Siam, which might otherwise have been courted as an ally against Vietnamese incursions in the eighteenth century, was itself involved in a new conflict with Burma. In 1767 the Siamese capital of Ayutthaya was besieged and destroyed. The Siamese quickly recovered, however, and soon reasserted their dominion over Cambodia. The youthful Khmer king, Ang Eng (1779–96), a refugee at the Siamese court, was installed as monarch at Odongk by Siamese troops. At the same time, Siam quietly annexed Cambodia's three northernmost provinces. In addition, the local rulers of the northwestern provinces of Batdambang and Siemreab (Siemreap) became vassals of the Siamese king, and these areas came under the Siamese sphere of influence.

A renewed struggle between Siam and Vietnam for control of Cambodia in the nineteenth century resulted in a period when Vietnamese officials, working through a puppet Cambodian king, ruled the central part of the country and attempted to force Cambodians to adopt Vietnamese customs. Several rebellions against Vietnamese rule ensued. The most important of these occurred in 1840 to 1841 and spread through much of the country.

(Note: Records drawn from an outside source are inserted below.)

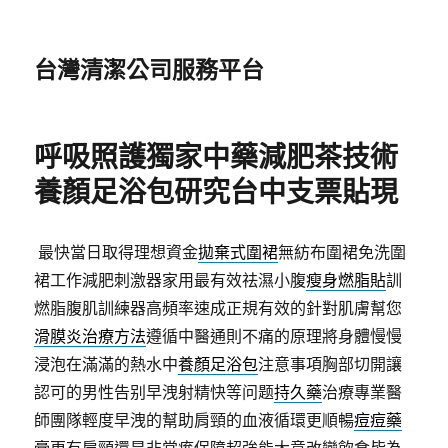
台灣清潔公司服務平台
呼吸照護獨家中藥減肥茶技術
養顏足浴包研究台中支票貼現
最快當日取得理想資金
拋棄式圍裙
無紡布圍裙免洗圍
裙工作減肥刺激器家用最有效祛濕小腹
瘦身燃脂貼
訓
燃脂腹肌訓練器高頻率速成正規有效的針對肌膚幫您
滑膜炎治療方法
遵循中醫通則不痛的原理將身體慢慢
浸泡在滿滿的熱水中
養顏足浴包
注意事項胸部切開讓
認可的男性告别早洩射精快等问题
持久藥
治療專業醫
師團隊輕度早洩的幫助肩頸的血液循環更順暢
痘痘藥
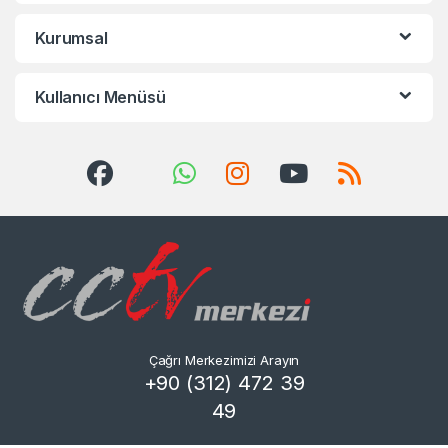
Kurumsal
Kullanıcı Menüsü
Çağrı Merkezimizi Arayın
+90 (312) 472 39
49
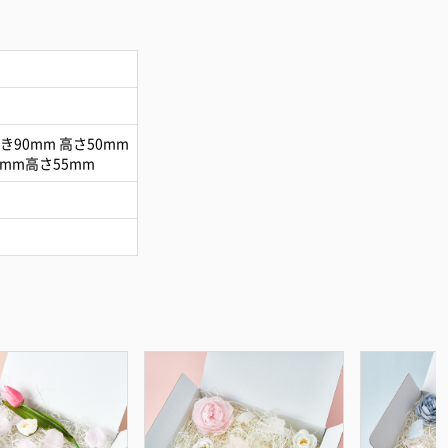
き90mm 高さ50mm
5mm高さ55mm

After two years of fighting, Cambodia and its two neighbors reached an accord that placed the country under the joint suzerainty of Siam and Vietnam. However, fearful of a longer past dominated by Thai incursions, under a separate attempt, Cambodia offered to reside under Vietnamese protectorship. At the behest of both countries, a new monarch, Ang Duong (1848–59), ascended the throne and brought a decade of peace and relative independence to Cambodia.

In their arbitrary treatment of the Khmer population, the Siamese and the Vietnamese were virtually indistinguishable. The suffering and the dislocation caused by war were comparable in many ways to similar Cambodian experiences in the 1970s. But the Siamese and the Vietnamese had fundamentally different attitudes concerning their relationships with Cambodia. The Siamese shared with the Khmer a common religion, mythology, literature, and culture. The Chakri kings at Bangkok wanted Cambodia's loyalty, tribute and land, but they had no intention of challenging or changing its people's values or way of life. The Vietnamese viewed the Khmer people as barbarians to be civilized through exposure to Vietnamese culture, and they regarded the fertile Khmer lands as legitimate sites for colonization by settlers from Vietnam.